Emit the entire listing verbatim.
-- -- --
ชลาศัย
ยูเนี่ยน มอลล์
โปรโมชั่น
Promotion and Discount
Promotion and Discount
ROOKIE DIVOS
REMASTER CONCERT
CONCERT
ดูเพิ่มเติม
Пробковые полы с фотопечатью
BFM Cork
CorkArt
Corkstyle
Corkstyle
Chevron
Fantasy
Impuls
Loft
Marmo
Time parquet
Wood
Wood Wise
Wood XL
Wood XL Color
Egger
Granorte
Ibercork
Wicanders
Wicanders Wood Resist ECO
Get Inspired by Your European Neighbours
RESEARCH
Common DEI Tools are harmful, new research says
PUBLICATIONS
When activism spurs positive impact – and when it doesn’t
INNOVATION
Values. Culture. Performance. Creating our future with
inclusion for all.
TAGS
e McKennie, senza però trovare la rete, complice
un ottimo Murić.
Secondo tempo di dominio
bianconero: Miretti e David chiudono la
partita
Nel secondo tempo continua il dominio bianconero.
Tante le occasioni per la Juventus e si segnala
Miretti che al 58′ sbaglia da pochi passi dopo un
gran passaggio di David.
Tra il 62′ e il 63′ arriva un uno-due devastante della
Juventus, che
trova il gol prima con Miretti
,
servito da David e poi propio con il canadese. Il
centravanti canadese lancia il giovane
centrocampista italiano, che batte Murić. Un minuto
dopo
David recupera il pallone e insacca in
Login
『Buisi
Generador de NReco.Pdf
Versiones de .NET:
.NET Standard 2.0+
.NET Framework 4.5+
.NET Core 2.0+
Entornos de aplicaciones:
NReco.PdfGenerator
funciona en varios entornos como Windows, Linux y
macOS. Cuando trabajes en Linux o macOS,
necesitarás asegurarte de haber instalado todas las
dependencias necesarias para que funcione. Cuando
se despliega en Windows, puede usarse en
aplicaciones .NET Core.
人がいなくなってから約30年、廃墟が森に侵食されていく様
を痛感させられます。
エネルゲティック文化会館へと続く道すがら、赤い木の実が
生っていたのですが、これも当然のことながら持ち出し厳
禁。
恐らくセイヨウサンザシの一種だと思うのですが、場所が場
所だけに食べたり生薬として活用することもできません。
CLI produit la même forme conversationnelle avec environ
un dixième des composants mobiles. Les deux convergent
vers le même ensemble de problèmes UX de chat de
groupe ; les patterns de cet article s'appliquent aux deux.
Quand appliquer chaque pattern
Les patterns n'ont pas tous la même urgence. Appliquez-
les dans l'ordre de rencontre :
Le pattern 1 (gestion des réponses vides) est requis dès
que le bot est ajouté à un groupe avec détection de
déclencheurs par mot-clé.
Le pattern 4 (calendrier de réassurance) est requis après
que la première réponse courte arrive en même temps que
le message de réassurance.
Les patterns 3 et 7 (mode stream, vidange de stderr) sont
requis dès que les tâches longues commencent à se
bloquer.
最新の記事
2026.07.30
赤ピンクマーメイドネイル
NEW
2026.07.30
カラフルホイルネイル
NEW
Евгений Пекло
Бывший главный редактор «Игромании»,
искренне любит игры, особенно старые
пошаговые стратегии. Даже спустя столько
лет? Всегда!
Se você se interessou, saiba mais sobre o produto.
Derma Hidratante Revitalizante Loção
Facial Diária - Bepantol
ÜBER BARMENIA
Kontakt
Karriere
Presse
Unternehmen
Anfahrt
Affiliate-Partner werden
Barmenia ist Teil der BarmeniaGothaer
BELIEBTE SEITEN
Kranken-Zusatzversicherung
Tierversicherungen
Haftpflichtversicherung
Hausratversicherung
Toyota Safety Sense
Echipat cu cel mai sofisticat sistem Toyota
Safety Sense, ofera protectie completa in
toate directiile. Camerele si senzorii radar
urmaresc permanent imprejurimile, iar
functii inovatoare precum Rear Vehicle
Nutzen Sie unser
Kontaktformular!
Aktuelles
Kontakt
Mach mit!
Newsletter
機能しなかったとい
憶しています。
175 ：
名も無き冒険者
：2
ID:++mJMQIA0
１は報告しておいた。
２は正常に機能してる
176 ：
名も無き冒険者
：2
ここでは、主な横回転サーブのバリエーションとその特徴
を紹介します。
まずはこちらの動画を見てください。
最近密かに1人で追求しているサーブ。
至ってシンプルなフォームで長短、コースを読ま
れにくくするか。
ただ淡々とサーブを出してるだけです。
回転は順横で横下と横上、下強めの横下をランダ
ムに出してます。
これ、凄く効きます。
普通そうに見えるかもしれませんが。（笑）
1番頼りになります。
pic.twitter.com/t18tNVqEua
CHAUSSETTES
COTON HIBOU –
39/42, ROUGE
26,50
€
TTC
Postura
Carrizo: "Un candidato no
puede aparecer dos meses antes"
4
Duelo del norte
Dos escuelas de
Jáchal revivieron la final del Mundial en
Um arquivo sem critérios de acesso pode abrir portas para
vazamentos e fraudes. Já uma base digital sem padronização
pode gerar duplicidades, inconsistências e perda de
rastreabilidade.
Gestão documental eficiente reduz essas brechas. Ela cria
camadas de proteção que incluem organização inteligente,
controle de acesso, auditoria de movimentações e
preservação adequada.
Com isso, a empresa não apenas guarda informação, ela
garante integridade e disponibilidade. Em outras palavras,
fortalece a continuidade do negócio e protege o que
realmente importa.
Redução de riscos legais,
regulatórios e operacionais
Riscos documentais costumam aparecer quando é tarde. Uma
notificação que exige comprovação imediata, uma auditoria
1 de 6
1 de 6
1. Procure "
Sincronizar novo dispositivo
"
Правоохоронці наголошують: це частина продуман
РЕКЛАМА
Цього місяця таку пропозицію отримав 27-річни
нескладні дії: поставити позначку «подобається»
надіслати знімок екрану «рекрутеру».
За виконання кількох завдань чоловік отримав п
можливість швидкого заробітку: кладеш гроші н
-- -- --
- Response
ชลาศัย
ยูเนี่ยน มอลล์
โปรโมชั่น
Promotion and Discount
Promotion and Discount
ROOKIE DIVOS
REMASTER CONCERT
CONCERT
ดูเพิ่มเติม
Пробковые полы с фотопечатью
BFM Cork
CorkArt
Corkstyle
Corkstyle
Chevron
Fantasy
Impuls
Loft
Marmo
Time parquet
Wood
Wood Wise
Wood XL
Wood XL Color
Egger
Granorte
Ibercork
Wicanders
Wicanders Wood Resist ECO
Get Inspired by Your European Neighbours
RESEARCH
Common DEI Tools are harmful, new research says
PUBLICATIONS
When activism spurs positive impact – and when it doesn’t
INNOVATION
Values. Culture. Performance. Creating our future with
inclusion for all.
TAGS
e McKennie, senza però trovare la rete, complice
un ottimo Murić.
Secondo tempo di dominio
bianconero: Miretti e David chiudono la
partita
Nel secondo tempo continua il dominio bianconero.
Tante le occasioni per la Juventus e si segnala
Miretti che al 58′ sbaglia da pochi passi dopo un
gran passaggio di David.
Tra il 62′ e il 63′ arriva un uno-due devastante della
Juventus, che
trova il gol prima con Miretti
,
servito da David e poi propio con il canadese. Il
centravanti canadese lancia il giovane
centrocampista italiano, che batte Murić. Un minuto
dopo
David recupera il pallone e insacca in
Login
『Buisi
Generador de NReco.Pdf
Versiones de .NET:
.NET Standard 2.0+
.NET Framework 4.5+
.NET Core 2.0+
Entornos de aplicaciones:
NReco.PdfGenerator
funciona en varios entornos como Windows, Linux y
macOS. Cuando trabajes en Linux o macOS,
necesitarás asegurarte de haber instalado todas las
dependencias necesarias para que funcione. Cuando
se despliega en Windows, puede usarse en
aplicaciones .NET Core.
人がいなくなってから約30年、廃墟が森に侵食されていく様
を痛感させられます。
エネルゲティック文化会館へと続く道すがら、赤い木の実が
生っていたのですが、これも当然のことながら持ち出し厳
禁。
恐らくセイヨウサンザシの一種だと思うのですが、場所が場
所だけに食べたり生薬として活用することもできません。
CLI produit la même forme conversationnelle avec environ
un dixième des composants mobiles. Les deux convergent
vers le même ensemble de problèmes UX de chat de
groupe ; les patterns de cet article s'appliquent aux deux.
Quand appliquer chaque pattern
Les patterns n'ont pas tous la même urgence. Appliquez-
les dans l'ordre de rencontre :
Le pattern 1 (gestion des réponses vides) est requis dès
que le bot est ajouté à un groupe avec détection de
déclencheurs par mot-clé.
Le pattern 4 (calendrier de réassurance) est requis après
que la première réponse courte arrive en même temps que
le message de réassurance.
Les patterns 3 et 7 (mode stream, vidange de stderr) sont
requis dès que les tâches longues commencent à se
bloquer.
最新の記事
2026.07.30
赤ピンクマーメイドネイル
NEW
2026.07.30
カラフルホイルネイル
NEW
Евгений Пекло
Бывший главный редактор «Игромании»,
искренне любит игры, особенно старые
пошаговые стратегии. Даже спустя столько
лет? Всегда!
Se você se interessou, saiba mais sobre o produto.
Derma Hidratante Revitalizante Loção
Facial Diária - Bepantol
ÜBER BARMENIA
Kontakt
Karriere
Presse
Unternehmen
Anfahrt
Affiliate-Partner werden
Barmenia ist Teil der BarmeniaGothaer
BELIEBTE SEITEN
Kranken-Zusatzversicherung
Tierversicherungen
Haftpflichtversicherung
Hausratversicherung
Toyota Safety Sense
Echipat cu cel mai sofisticat sistem Toyota
Safety Sense, ofera protectie completa in
toate directiile. Camerele si senzorii radar
urmaresc permanent imprejurimile, iar
functii inovatoare precum Rear Vehicle
Nutzen Sie unser
Kontaktformular!
Aktuelles
Kontakt
Mach mit!
Newsletter
機能しなかったとい
憶しています。
175 ：
名も無き冒険者
：2
ID:++mJMQIA0
１は報告しておいた。
２は正常に機能してる
176 ：
名も無き冒険者
：2
ここでは、主な横回転サーブのバリエーションとその特徴
を紹介します。
まずはこちらの動画を見てください。
最近密かに1人で追求しているサーブ。
至ってシンプルなフォームで長短、コースを読ま
れにくくするか。
ただ淡々とサーブを出してるだけです。
回転は順横で横下と横上、下強めの横下をランダ
ムに出してます。
これ、凄く効きます。
普通そうに見えるかもしれませんが。（笑）
1番頼りになります。
pic.twitter.com/t18tNVqEua
CHAUSSETTES
COTON HIBOU –
39/42, ROUGE
26,50
€
TTC
Postura
Carrizo: "Un candidato no
puede aparecer dos meses antes"
4
Duelo del norte
Dos escuelas de
Jáchal revivieron la final del Mundial en
Um arquivo sem critérios de acesso pode abrir portas para
vazamentos e fraudes. Já uma base digital sem padronização
pode gerar duplicidades, inconsistências e perda de
rastreabilidade.
Gestão documental eficiente reduz essas brechas. Ela cria
camadas de proteção que incluem organização inteligente,
controle de acesso, auditoria de movimentações e
preservação adequada.
Com isso, a empresa não apenas guarda informação, ela
garante integridade e disponibilidade. Em outras palavras,
fortalece a continuidade do negócio e protege o que
realmente importa.
Redução de riscos legais,
regulatórios e operacionais
Riscos documentais costumam aparecer quando é tarde. Uma
notificação que exige comprovação imediata, uma auditoria
1 de 6
1 de 6
1. Procure "
Sincronizar novo dispositivo
"
Правоохоронці наголошують: це частина продуман
РЕКЛАМА
Цього місяця таку пропозицію отримав 27-річни
нескладні дії: поставити позначку «подобається»
надіслати знімок екрану «рекрутеру».
За виконання кількох завдань чоловік отримав п
можливість швидкого заробітку: кладеш гроші н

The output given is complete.